Persa l’occasione storica di approvare una legge contro l’omofobia e la transfobia nella scorsa legislatura a causa della scellerata decisione di contarsi su un testo che, come tutti sapevano, non aveva i numeri in aula, celebriamo ancora una volta la Giornata internazionale contro l’omofobia, la bifobia e la transfobia senza una legge che sancisca formalmente che il nostro Paese ripudia la discriminazione, l’odio e la violenza basati sull’orientamento sessuale e l’identità di genere.
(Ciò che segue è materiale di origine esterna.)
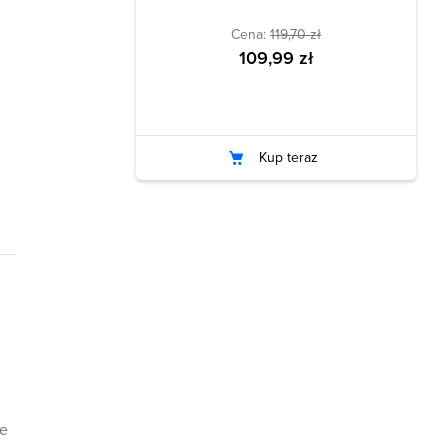
Cena:
119,70 zł
109,99 zł
Kup teraz
że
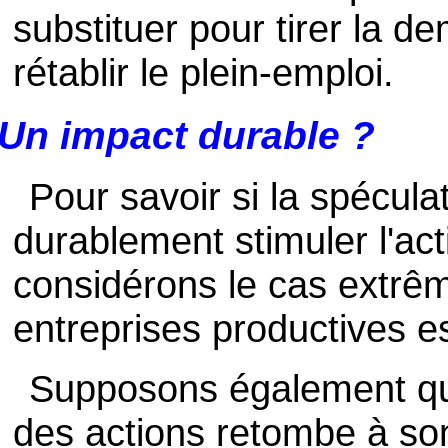
substituer pour tirer la 
rétablir le plein-emploi.
Un impact durable ?
Pour savoir si la spécula
durablement stimuler l'ac
considérons le cas extrêm
entreprises productives es
Supposons également que
des actions retombe à son 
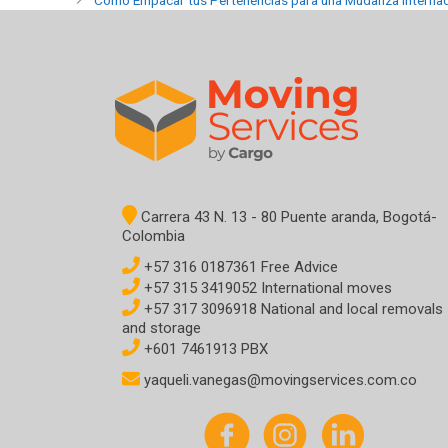
Cómo Empacar tus Pertenencias para una Mudanza Internaci
Carrera 43 N. 13 - 80 Puente aranda, Bogotá-
Colombia
+57 316 0187361 Free Advice
+57 315 3419052 International moves
+57 317 3096918 National and local removals
and storage
+601 7461913 PBX
yaqueli.vanegas@movingservices.com.co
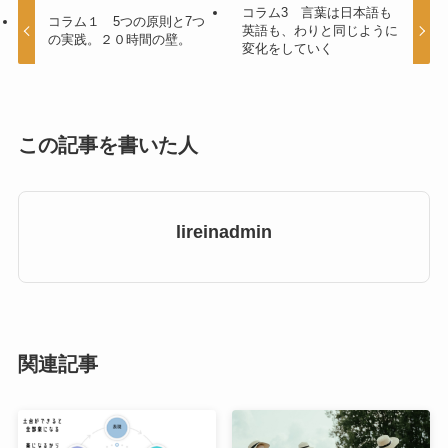
コラム3 言葉は日本語も
コラム１ 5つの原則と7つ
英語も、わりと同じように
の実践。２０時間の壁。
変化をしていく
この記事を書いた人
lireinadmin
関連記事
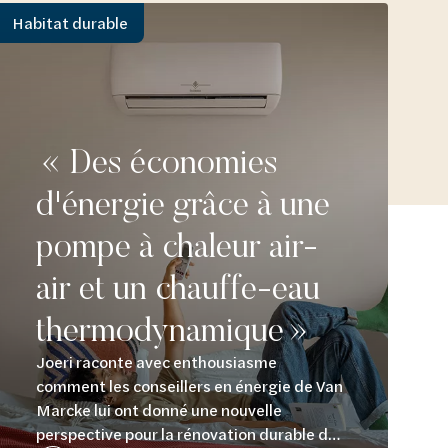
Habitat durable
« Des économies
d'énergie grâce à une
pompe à chaleur air-
air et un chauffe-eau
thermodynamique »
Joeri raconte avec enthousiasme
comment les conseillers en énergie de Van
Marcke lui ont donné une nouvelle
perspective pour la rénovation durable du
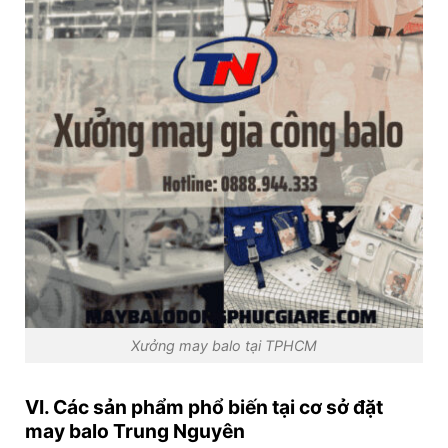
Xưởng may balo tại TPHCM
VI. Các sản phẩm phổ biến tại cơ sở đặt
may balo Trung Nguyên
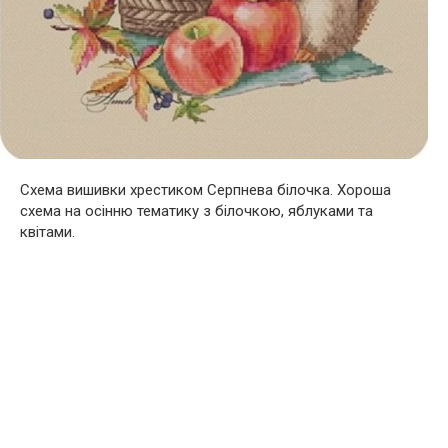
Схема вишивки хрестиком Серпнева білочка. Хороша
схема на осінню тематику з білочкою, яблуками та
квітами.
Purtroppo non è dato prevedere che le cose possano migliorare nel futuro prossimo. Su questi temi, la maggioranza quando va bene è totalmente afona: la Ministra delle Pari Opportunità non risulta abbia proposte per allineare l’Italia ai Paesi con i quali normalmente ci confrontiamo e, a livello parlamentare, le pur insufficienti aperture che nella scorsa legislatura erano venute dall’allora Presidente della Commissione Giustizia del Senato – e oggi Sottosegretario alla Giustizia, Andrea Ostellari – sembrano essere state rimosse dalla memoria. Questo comporta che ancora oggi, in Italia, le persone gay, lesbiche, bisessuali e trans non hanno – e chissà per quanto tempo non avranno ancora – una legge specifica che le protegga nemmeno dalle percosse, dalle aggressioni fisiche o dalla violenza.

Ma l’omofobia non è solo la violenza da perseguire col codice penale: omofobia è anche la diffusa convinzione che le persone omosessuali siano meno degne o capaci delle persone eterosessuali. Per esempio quella che accredita come fosse un dato di realtà lo stereotipo che le persone LGBT siano “per natura” meno degne di poter fare famiglia accedendo al matrimonio come accade in tutto il mondo occidentale. Oppure che siano meno capaci di crescere dei figli, anche in assenza di un qualsiasi studio scientifico che lo dimostri. Per un’adozione, una coppia eterosessuale viene valutata con attenzione dai servizi sociali; per legge, invece, la coppia gay o lesbica (come del resto il single o la coppia che abbia deciso di non sposarsi, una decisione che alla coppia gay o lesbica è però preclusa) non può essere nemmeno considerata. Salvo che il bambino abbia una grave disabilità, è ovvio: in questo caso il bambino “adottabile e non adottato”, evidentemente considerato di seconda classe, può essere sì consegnato a una famiglia pure lei considerata dalle legge di seconda classe.

La discriminazione è odiosa in generale ma ancor peggio diventa quando si scarica sui bambini. Non solo con la mancata registrazione dei figli delle famiglie arcobaleno, che il governo persegue con tenacia, ma anche con la decisione che la destra ha preso di dare mandato al governo di bloccare il certificato di filiazione europeo, quello che consentirebbe a tutti i bambini – chiunque siano i loro genitori e comunque siano nati – di poter godere di una delle libertà costitutive dell’UE: quella di circolare liberamente, e quindi vivere, in tutti e 27 gli Stati dell’Unione.

La scusa che si accampa in modo del tutto strumentale è la gestazione per altri, la maternità surrogata (che è utilizzata nella stragrande maggioranza dei casi da coppie eterosessuali): puniamo i bambini per scoraggiare gli adulti ad averne. Lo stesso ragionamento per cui vi lasciamo affogare, se siete migranti, perché così non partirete. Non funzionerà né in un caso né nell’altro, questo è chiaro a tutti, perché non c’è legge che può fermare le grandi e irresistibili scelte della vita, né quella di immaginare il proprio futuro da un’altra parte, né quella di avere un figlio. In un Paese civile le cose non dovrebbero funzionare così. E i riformisti, lo vediamo anche dal grande lavoro di Renew Europe al Parlamento Europeo, questo lo sanno bene.